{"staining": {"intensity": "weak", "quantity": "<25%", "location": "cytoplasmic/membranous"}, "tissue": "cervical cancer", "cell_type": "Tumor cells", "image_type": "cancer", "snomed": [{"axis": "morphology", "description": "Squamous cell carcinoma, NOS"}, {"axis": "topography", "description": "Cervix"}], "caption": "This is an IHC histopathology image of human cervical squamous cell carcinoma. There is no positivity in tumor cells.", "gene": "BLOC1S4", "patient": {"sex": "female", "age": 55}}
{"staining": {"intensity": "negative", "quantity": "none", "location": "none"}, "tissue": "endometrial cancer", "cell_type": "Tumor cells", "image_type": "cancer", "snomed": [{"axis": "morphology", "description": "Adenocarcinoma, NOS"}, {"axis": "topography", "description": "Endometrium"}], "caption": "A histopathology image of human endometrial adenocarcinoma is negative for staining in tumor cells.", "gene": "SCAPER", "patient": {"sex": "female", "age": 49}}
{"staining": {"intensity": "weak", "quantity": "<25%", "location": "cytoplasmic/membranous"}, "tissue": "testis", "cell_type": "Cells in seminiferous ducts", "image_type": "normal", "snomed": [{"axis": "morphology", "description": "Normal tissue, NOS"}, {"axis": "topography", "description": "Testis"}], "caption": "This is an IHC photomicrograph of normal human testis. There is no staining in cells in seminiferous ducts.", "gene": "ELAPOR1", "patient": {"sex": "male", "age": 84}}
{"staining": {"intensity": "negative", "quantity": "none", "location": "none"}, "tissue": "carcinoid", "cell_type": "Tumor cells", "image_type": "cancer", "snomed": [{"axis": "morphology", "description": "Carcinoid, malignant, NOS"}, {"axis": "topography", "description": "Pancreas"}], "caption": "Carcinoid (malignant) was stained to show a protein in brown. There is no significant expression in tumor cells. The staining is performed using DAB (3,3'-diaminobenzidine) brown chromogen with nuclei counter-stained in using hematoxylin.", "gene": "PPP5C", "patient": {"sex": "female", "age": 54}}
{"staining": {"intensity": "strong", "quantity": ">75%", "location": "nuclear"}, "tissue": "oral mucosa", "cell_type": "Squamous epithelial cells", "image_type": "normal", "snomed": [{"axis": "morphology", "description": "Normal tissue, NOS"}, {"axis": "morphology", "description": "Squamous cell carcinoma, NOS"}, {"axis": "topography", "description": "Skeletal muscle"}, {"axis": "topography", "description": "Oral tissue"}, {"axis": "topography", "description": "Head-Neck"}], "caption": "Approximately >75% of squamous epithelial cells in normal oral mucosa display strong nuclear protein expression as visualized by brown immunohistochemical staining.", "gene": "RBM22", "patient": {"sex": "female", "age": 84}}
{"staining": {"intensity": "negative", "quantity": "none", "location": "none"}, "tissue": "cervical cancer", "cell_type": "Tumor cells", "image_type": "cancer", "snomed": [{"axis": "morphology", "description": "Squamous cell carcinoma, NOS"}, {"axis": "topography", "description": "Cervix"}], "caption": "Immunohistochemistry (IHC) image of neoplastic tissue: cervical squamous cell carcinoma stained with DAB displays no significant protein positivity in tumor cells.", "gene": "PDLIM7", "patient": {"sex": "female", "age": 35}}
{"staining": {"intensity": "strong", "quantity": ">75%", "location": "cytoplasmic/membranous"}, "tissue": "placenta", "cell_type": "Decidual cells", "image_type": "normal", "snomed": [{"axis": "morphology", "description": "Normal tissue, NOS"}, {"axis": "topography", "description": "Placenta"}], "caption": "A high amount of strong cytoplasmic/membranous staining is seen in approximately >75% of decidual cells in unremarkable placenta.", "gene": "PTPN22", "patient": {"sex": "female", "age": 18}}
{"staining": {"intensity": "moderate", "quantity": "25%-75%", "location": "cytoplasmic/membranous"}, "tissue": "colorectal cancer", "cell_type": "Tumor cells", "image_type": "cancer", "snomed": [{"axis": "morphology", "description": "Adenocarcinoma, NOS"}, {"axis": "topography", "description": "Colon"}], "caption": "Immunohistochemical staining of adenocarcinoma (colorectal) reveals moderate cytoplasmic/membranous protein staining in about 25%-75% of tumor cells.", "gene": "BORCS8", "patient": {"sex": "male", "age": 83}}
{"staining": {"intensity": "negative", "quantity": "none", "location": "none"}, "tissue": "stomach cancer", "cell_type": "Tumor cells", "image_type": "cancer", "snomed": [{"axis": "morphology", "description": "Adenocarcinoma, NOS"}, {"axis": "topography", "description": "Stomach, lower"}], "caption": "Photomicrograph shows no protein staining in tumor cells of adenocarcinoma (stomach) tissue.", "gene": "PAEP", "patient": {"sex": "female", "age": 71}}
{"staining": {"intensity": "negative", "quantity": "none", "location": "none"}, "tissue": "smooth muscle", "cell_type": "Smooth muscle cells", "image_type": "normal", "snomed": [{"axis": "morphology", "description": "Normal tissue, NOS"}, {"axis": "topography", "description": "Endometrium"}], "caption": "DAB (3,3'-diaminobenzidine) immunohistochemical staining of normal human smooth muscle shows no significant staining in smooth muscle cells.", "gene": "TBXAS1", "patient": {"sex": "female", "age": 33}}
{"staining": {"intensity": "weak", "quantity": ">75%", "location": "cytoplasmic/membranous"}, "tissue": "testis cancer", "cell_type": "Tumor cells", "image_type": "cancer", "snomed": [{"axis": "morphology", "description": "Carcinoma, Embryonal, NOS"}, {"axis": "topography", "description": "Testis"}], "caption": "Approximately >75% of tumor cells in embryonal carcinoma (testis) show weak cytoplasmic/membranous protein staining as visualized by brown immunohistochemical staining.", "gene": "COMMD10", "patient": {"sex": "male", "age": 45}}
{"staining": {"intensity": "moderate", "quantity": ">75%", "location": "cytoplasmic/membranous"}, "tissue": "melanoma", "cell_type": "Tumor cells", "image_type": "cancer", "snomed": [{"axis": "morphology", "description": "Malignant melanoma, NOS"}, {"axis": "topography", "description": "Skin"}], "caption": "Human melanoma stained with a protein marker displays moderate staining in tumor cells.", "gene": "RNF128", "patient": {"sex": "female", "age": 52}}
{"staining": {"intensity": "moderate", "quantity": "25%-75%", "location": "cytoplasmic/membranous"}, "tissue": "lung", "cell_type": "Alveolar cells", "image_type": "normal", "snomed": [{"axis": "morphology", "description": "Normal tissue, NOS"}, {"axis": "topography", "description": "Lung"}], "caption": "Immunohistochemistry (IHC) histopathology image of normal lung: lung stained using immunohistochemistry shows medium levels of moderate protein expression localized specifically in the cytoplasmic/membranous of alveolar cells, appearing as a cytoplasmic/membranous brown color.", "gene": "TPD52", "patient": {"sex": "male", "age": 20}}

##############################

Activity:
Copy each line of the records that has "muscle" in it.

Solution:
{"staining": {"intensity": "strong", "quantity": ">75%", "location": "nuclear"}, "tissue": "oral mucosa", "cell_type": "Squamous epithelial cells", "image_type": "normal", "snomed": [{"axis": "morphology", "description": "Normal tissue, NOS"}, {"axis": "morphology", "description": "Squamous cell carcinoma, NOS"}, {"axis": "topography", "description": "Skeletal muscle"}, {"axis": "topography", "description": "Oral tissue"}, {"axis": "topography", "description": "Head-Neck"}], "caption": "Approximately >75% of squamous epithelial cells in normal oral mucosa display strong nuclear protein expression as visualized by brown immunohistochemical staining.", "gene": "RBM22", "patient": {"sex": "female", "age": 84}}
{"staining": {"intensity": "negative", "quantity": "none", "location": "none"}, "tissue": "smooth muscle", "cell_type": "Smooth muscle cells", "image_type": "normal", "snomed": [{"axis": "morphology", "description": "Normal tissue, NOS"}, {"axis": "topography", "description": "Endometrium"}], "caption": "DAB (3,3'-diaminobenzidine) immunohistochemical staining of normal human smooth muscle shows no significant staining in smooth muscle cells.", "gene": "TBXAS1", "patient": {"sex": "female", "age": 33}}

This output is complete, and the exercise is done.